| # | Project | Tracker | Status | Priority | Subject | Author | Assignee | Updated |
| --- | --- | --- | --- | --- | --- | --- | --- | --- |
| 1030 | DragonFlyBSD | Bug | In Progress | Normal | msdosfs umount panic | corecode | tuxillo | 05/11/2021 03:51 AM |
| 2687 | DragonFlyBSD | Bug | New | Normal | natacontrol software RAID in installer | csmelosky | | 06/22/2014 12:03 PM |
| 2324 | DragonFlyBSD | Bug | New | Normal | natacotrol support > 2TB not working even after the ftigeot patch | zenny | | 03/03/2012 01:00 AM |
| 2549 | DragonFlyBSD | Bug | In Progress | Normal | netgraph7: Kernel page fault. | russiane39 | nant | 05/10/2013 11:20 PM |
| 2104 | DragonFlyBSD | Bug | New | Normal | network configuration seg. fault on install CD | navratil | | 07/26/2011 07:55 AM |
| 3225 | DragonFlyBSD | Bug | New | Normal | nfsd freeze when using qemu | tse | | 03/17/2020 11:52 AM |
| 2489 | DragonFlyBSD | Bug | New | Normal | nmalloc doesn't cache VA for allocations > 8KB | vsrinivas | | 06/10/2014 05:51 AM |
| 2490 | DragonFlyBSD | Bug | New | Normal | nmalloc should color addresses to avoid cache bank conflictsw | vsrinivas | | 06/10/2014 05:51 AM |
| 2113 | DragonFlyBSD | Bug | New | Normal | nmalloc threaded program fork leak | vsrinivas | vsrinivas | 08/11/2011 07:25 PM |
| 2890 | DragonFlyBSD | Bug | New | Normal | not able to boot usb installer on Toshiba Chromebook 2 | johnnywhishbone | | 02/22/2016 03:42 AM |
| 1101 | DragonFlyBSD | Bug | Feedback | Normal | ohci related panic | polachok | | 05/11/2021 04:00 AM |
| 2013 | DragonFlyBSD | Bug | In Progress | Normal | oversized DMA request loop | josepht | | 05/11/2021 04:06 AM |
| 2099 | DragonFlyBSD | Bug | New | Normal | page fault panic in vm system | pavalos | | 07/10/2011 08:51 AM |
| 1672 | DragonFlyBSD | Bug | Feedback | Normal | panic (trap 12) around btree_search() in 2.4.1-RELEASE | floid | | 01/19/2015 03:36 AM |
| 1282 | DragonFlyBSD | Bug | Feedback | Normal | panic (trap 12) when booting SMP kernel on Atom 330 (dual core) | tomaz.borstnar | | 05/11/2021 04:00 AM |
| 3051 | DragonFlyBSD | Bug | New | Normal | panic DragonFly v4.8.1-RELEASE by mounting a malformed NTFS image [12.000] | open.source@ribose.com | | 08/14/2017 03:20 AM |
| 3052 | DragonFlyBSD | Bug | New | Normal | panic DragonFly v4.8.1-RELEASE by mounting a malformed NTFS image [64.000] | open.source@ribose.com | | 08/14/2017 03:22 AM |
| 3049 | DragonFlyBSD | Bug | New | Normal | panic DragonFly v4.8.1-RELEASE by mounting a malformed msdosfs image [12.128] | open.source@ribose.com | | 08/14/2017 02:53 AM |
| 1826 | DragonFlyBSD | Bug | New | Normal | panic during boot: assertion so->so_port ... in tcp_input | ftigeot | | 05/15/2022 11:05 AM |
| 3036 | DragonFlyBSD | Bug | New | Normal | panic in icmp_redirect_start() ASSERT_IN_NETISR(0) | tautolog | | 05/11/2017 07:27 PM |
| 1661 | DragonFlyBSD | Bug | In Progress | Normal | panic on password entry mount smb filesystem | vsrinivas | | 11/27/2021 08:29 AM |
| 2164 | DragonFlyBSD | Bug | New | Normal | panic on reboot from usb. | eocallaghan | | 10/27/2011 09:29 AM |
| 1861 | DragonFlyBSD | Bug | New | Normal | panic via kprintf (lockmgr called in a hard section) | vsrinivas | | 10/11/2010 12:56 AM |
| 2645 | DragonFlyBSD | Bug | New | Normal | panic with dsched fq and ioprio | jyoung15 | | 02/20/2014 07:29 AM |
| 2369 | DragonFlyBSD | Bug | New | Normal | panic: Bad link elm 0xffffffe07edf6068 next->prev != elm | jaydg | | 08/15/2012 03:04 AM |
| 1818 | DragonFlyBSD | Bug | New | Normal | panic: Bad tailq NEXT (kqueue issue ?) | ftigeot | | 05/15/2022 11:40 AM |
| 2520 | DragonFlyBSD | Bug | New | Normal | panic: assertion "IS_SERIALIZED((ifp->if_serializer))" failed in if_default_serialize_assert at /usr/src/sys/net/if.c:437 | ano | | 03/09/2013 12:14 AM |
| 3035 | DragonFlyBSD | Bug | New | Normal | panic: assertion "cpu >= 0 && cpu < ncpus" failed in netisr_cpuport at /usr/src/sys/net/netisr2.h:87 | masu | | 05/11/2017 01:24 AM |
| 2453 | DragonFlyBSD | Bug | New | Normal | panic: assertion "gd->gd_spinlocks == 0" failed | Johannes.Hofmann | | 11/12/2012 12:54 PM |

========================

## TASK PROMPT
Within the data above, determine the number of lines that contain the word "vsrinivas"; write only that number.

## OUTPUT FOR THIS EXERCISE
5